After the terrorist attack in September, 2001 John resolved to join his country in public service. He applied for and was accepted in a position for the Central Intelligence Agency (CIA) as a Staff Operations Officer/Special Operations Officer—Directorate of Operations, aka Clandestine Case Officer. For the following two years and five months he describes his activities vaguely but interestingly.  The nature of the work in the Directorate of Operations requires officers to develop plans to identify and recruit individuals with access to information critical to U.S. policy makers. This work is often quit difficult, as it is usually against the better interests of these potential assets to have any overt affiliation with the United States government.

Judge Pavich describes the training he received as incredibly stressful and eighty five percent mental and fifteen percent physical.
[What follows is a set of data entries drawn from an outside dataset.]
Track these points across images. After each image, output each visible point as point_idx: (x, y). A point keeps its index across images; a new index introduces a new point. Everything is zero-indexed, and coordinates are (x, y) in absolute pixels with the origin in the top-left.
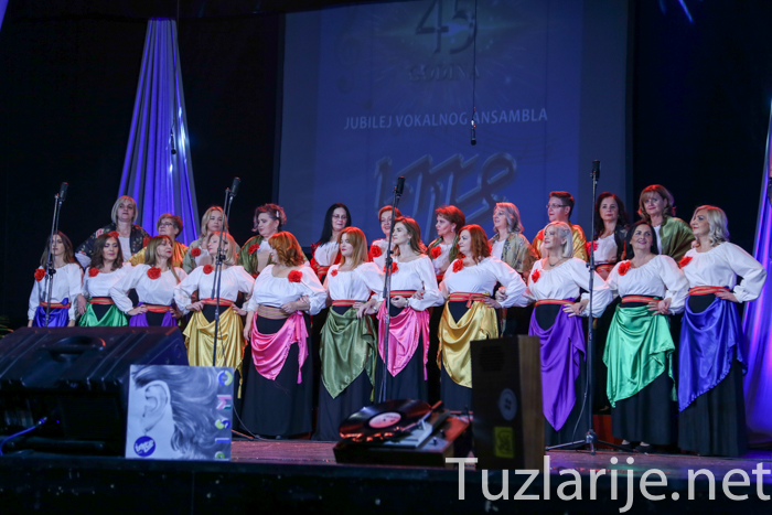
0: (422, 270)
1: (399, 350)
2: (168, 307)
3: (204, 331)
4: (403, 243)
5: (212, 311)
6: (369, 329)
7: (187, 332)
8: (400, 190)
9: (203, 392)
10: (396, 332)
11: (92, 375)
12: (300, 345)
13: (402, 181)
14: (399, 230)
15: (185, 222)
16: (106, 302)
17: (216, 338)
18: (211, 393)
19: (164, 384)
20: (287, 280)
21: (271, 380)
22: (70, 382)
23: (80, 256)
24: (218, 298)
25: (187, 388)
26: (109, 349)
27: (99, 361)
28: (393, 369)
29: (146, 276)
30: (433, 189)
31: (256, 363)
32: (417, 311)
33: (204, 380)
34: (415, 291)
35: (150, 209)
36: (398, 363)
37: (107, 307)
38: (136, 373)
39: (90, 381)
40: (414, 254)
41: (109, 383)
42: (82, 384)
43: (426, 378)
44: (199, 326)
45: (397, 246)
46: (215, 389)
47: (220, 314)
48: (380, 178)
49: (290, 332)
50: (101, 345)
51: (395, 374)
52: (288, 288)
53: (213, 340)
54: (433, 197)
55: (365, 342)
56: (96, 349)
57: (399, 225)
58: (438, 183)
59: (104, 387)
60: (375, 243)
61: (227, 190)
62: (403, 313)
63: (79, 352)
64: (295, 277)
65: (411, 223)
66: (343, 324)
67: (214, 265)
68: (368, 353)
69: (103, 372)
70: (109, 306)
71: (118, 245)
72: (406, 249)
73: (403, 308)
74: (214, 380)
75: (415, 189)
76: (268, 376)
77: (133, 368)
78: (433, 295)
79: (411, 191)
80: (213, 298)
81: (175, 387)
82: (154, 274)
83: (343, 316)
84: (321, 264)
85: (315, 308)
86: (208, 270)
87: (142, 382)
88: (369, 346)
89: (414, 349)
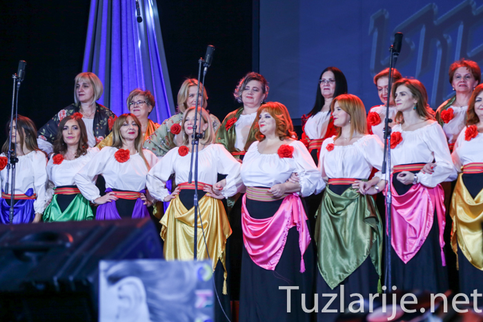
0: (430, 139)
1: (410, 233)
2: (139, 193)
3: (182, 220)
4: (408, 109)
5: (190, 197)
6: (373, 212)
7: (164, 221)
8: (398, 48)
9: (181, 288)
10: (405, 213)
11: (60, 274)
12: (300, 230)
13: (399, 37)
14: (402, 94)
15: (158, 97)
16: (70, 192)
17: (196, 227)
18: (188, 290)
19: (137, 281)
20: (277, 156)
21: (270, 271)
22: (36, 282)
23: (41, 141)
24: (196, 181)
25: (162, 285)
26: (77, 245)
27: (66, 258)
28: (403, 255)
29: (113, 159)
30: (438, 43)
31: (250, 252)
32: (428, 188)
33: (181, 275)
34: (424, 164)
35: (118, 84)
36: (408, 248)
37: (72, 197)
38: (106, 271)
39: (59, 281)
40: (421, 120)
41: (78, 283)
42: (49, 284)
43: (444, 264)
44: (177, 215)
45: (400, 113)
46: (193, 285)
47: (199, 199)
48: (376, 34)
49: (288, 215)
50: (67, 240)
51: (406, 260)
52: (279, 164)
53: (193, 229)
54: (440, 52)
55: (368, 226)
56: (63, 246)
57: (402, 88)
58: (445, 36)
59: (73, 288)
60: (373, 110)
61: (201, 60)
62: (412, 190)
63: (44, 250)
64: (286, 152)
65: (416, 84)
66: (341, 206)
67: (190, 146)
68: (372, 238)
69: (71, 270)
70: (74, 196)
71: (82, 126)
72: (410, 115)
73: (411, 185)
74: (191, 275)
75: (417, 45)
76: (266, 267)
77: (103, 265)
78: (446, 167)
79: (413, 47)
80: (190, 182)
81: (149, 284)
82: (122, 156)
83: (342, 196)
84: (311, 137)
85: (306, 188)
86: (183, 152)
87: (114, 280)
88: (373, 230)
89: (428, 231)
The training was divided between Washington, D.C. and another location that must remain unidentified.

As expected, no specifics were divulged as to time, place, persons and his description and duties as a CIA officer were not divulged or hinted. However, reading between the lines I have the feeling that Judge Pavich may have been uncomfortable with certain foreign policy and national security decisions made at the time which could be the basis of his decision to leave after a relatively short time. 

So, what does a former CIA officer bring to the bench? Is it something unique for judges, cloak and dagger procedure, intrigue? Maybe some, maybe all of the above will be used. What he does bring is a proven intellect and work ethic. These attributes combined with his sense of right and wrong that I sensed from our discussion indicate a successful tenure as a judge.  Pavich looks to his tenure as a judge as an opportunity to render public service and promises to maintain the hallmarks that he considers those of a true judge: knowledge of the law; skill to apply the law to facts; politeness; good listener; a student of the law. Help is surely on the way.